Who would deliberately poison impoverished school children?

That’s a question being asked by Indian officials and a leading development economist after nearly two dozen school kids in the northern state of Bihar were killed after eating a free school meal heavily laced with insecticide.

“I do feel, and I am not alone, that this was not an accident,” Jean Drèze, a visiting economics professor at Allahabad University and one of the most vocal proponents of the free school meals program, told Quartz in an interview. “Nothing can be ruled out in Bihar … if you wanted to discredit the government this would be an easy way to do it.”

Drèze is not alone—state government officials said earlier this week that the concentration of poison in the food seemed suspicious.

“It is a clear case of poison in the food,” Bihar education minister P.K. Sahi said in a televised interview. “We’re investigating as to whether the poisoning was accidental or deliberate,” he said.

“It’s a case of poison in food in a large quantity, going by the instant deaths,” another Bihar official, Amarjeet Sinha, told the Associated Press.
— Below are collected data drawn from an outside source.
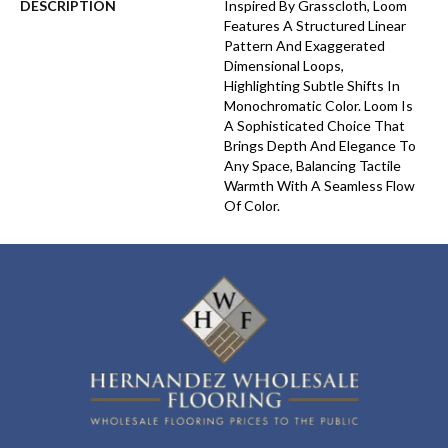
DESCRIPTION
Inspired By Grasscloth, Loom
Features A Structured Linear
Pattern And Exaggerated
Dimensional Loops,
Highlighting Subtle Shifts In
Monochromatic Color. Loom Is
A Sophisticated Choice That
Brings Depth And Elegance To
Any Space, Balancing Tactile
Warmth With A Seamless Flow
Of Color.​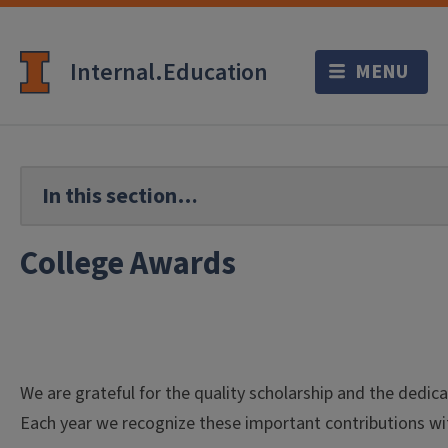
Internal.Education
College Awards
We are grateful for the quality scholarship and the dedica
Each year we recognize these important contributions wi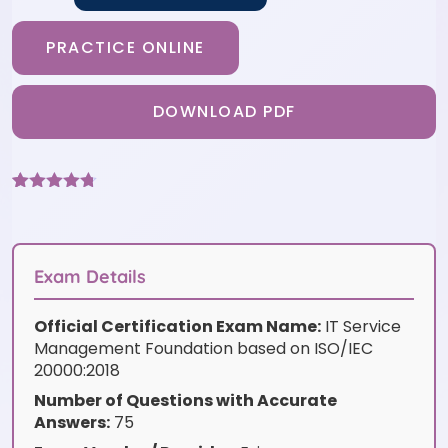
PRACTICE ONLINE
DOWNLOAD PDF
Rated
3
4.67
out of 5
based on
customer
ratings
Exam Details
Official Certification Exam Name:
IT Service
Management Foundation based on ISO/IEC
20000:2018
Number of Questions with Accurate
Answers:
75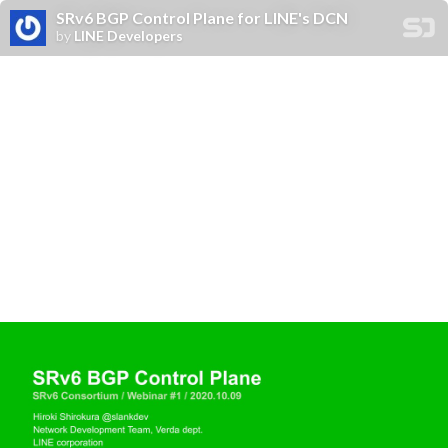
SRv6 BGP Control Plane for LINE's DCN
by
LINE Developers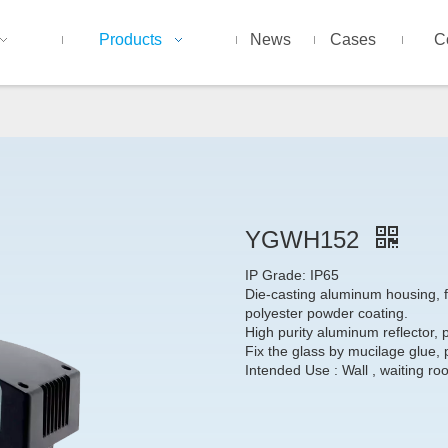
Products
News
Cases
C
YGWH152
IP Grade: IP65
Die-casting aluminum housing, fi
polyester powder coating.
High purity aluminum reflector, p
Fix the glass by mucilage glue, 
Intended Use : Wall , waiting ro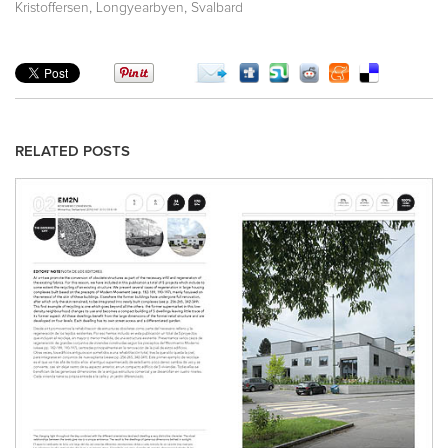
,
,
Kristoffersen
Longyearbyen
Svalbard
RELATED POSTS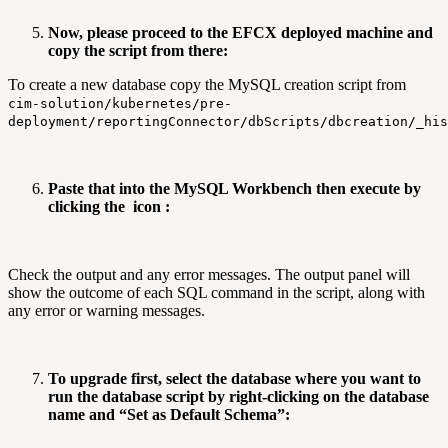
Now, please proceed to the EFCX deployed machine and
copy the script from there:
To create a new database copy the MySQL creation script from
cim-solution/kubernetes/pre-
deployment/reportingConnector/dbScripts/dbcreation/_his
Paste that into the MySQL Workbench then execute by
clicking the
icon :
Check the output and any error messages. The output panel will
show the outcome of each SQL command in the script, along with
any error or warning messages.
To upgrade first, select the database where you want to
run the database script by right-clicking on the database
name and “Set as Default Schema”: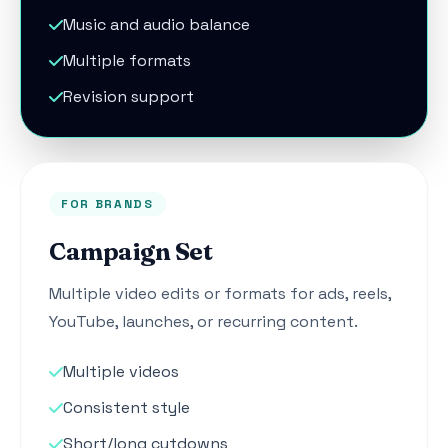
Music and audio balance
Multiple formats
Revision support
FOR BRANDS
Campaign Set
Multiple video edits or formats for ads, reels,
YouTube, launches, or recurring content.
Multiple videos
Consistent style
Short/long cutdowns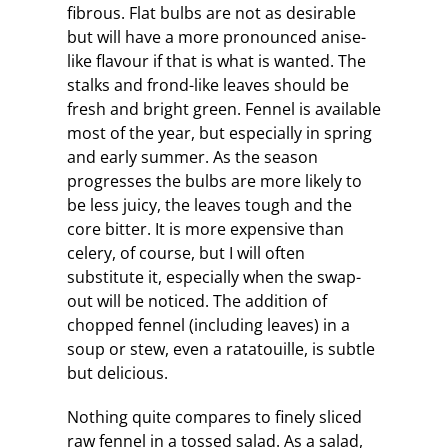
fibrous. Flat bulbs are not as desirable
but will have a more pronounced anise-
like flavour if that is what is wanted. The
stalks and frond-like leaves should be
fresh and bright green. Fennel is available
most of the year, but especially in spring
and early summer. As the season
progresses the bulbs are more likely to
be less juicy, the leaves tough and the
core bitter. It is more expensive than
celery, of course, but I will often
substitute it, especially when the swap-
out will be noticed. The addition of
chopped fennel (including leaves) in a
soup or stew, even a ratatouille, is subtle
but delicious.
Nothing quite compares to finely sliced
raw fennel in a tossed salad. As a salad,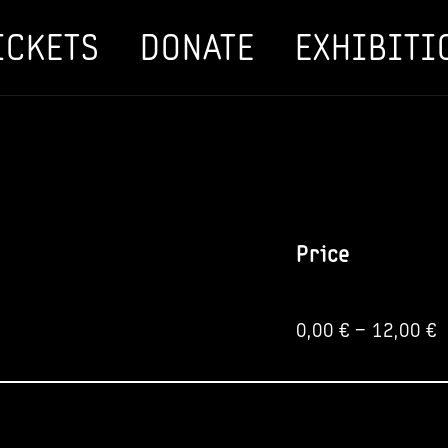
ICKETS
DONATE
EXHIBITI
Price
0,00
€
–
12,00
€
A forensic report is expected to be released today in India.

The school children’s death comes as India’s Parliament is considering a massive, controversial new food program targeted at some 800 million citizens. While politicians and analysts have concentrated mainly on the program’s distribution of grain to poor households, it also would substantially expand the number of free cooked meals the Indian government provides its citizens—similar to those that killed the children in Bihar this week.

Mr. Drèze said he neither he nor any officials in Bihar he had spoken to had any “specific evidence of sabotage” at this point, but added “it is difficult to believe this could have happened on its own.”